Первым, кто постарался определить, в чем состоит неизменноесодержаниеполитики, был Аристотель. Он отвлекся от видового разнообразия государственных устройств (хотя и полагал, что лучшим из них было бы верховенство среднего слоя — зажиточных домохозяйств), чтобы сосредоточиться на родовом качестве политического опыта. Как zoon politikon человек заботится не столько об умножении личного достояния, сколько о благополучном сожительстве отдельных семей, участвуя для этого в народном собрании и суде. Одним словом, политика есть, по Аристотелю, не (семейное) производство, а общение лиц, ответственных за него. Аристотелевские государственные мужи распростились с клановой архаикой. С приходом Нового времени Макиавелли индивидуализовал политику: тот, кто ее осуществляет, конфронтирует со всеми прочими людьми (в принципе, безнадежно испорченными). Смысл политики — в выборе стратегии, позволяющей власть имущему сохранить за собой исключительность, несмотря на непостоянство ситуаций, в которые он попадает, то есть преодолеть историю.

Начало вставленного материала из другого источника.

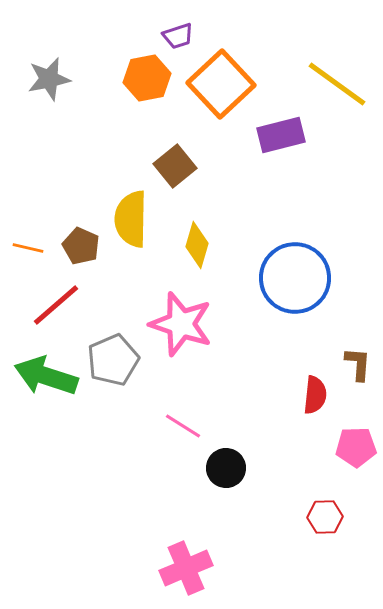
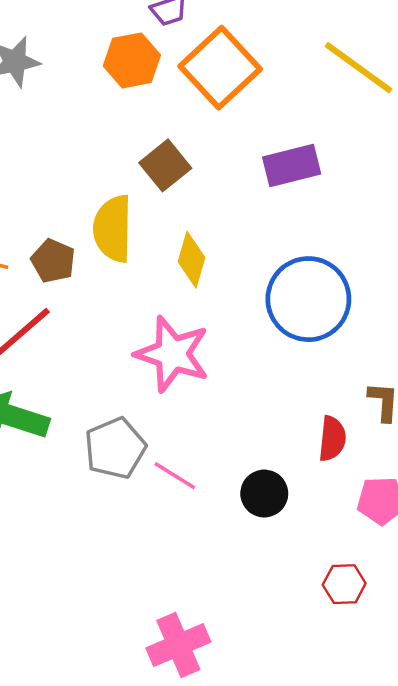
purple rectangle: (281, 135) -> (292, 165), moved
gray pentagon: (113, 360) -> (115, 448), moved
black circle: (226, 468) -> (264, 494), moved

Напротив того, у Шмитта политика преподнесена в виде антропологического достояния: она состоит в различении друга и врага, без чего не обходится никто. Вывод, предпринимаемый отсюда Шмиттом в “Понятии политического” (1927), несколько парадоксален: именно всечеловечность строго разделительного мышления делает невозможным мировое правительство (это умозаключение было непосредственно-политически нацелено против Лиги Наций и опосредованно-философски — против утопического проекта, изложенного Кантом в статье “О вечном мире”). В социологии Пьера Бурдьё (статья “От „королевского дома“ к государственному интересу”, 1997) шмиттовский антропологизм суживается так, что политика толкуется в качестве одного из “полей” общественной напряженности, в котором идет борьба за распоряжение государственным “капиталом” (но, вообще говоря, политика вечна, тогда как этатизм — сравнительно позднее историческое явление).
Чтобы придать агоре свойство политического эталона, Арендт пришлось принизить значимость всех последовавших за античностью социокультурных времен, когда, по ее взглядам, триумф одерживает homo faber — изобретатель орудий, в том числе и инструментов, с помощью которых одни лица распоряжаются другими, подменяя насилием силу совместных и потому неколебимых решений. Как и М. М. Бахтин со своим карнавалом, Арендт отступает в глубокое прошлое, из которого зачеркивает дальнейшее историческое развитие; тем самым она выдвигает идею политического, представляющую собой собственное Другое “консервативной революции”, внутреннюю альтернативу тому сознанию, что породило тоталитарную реальность. Внешнюю альтернативу этому политическому сознанию попытался сформулировать постмодернизм. В споре с Арендт Ален Бадью протестует против отождествления политического с вольным обменом мнениями (“Краткий трактат по метаполитике”, 1998).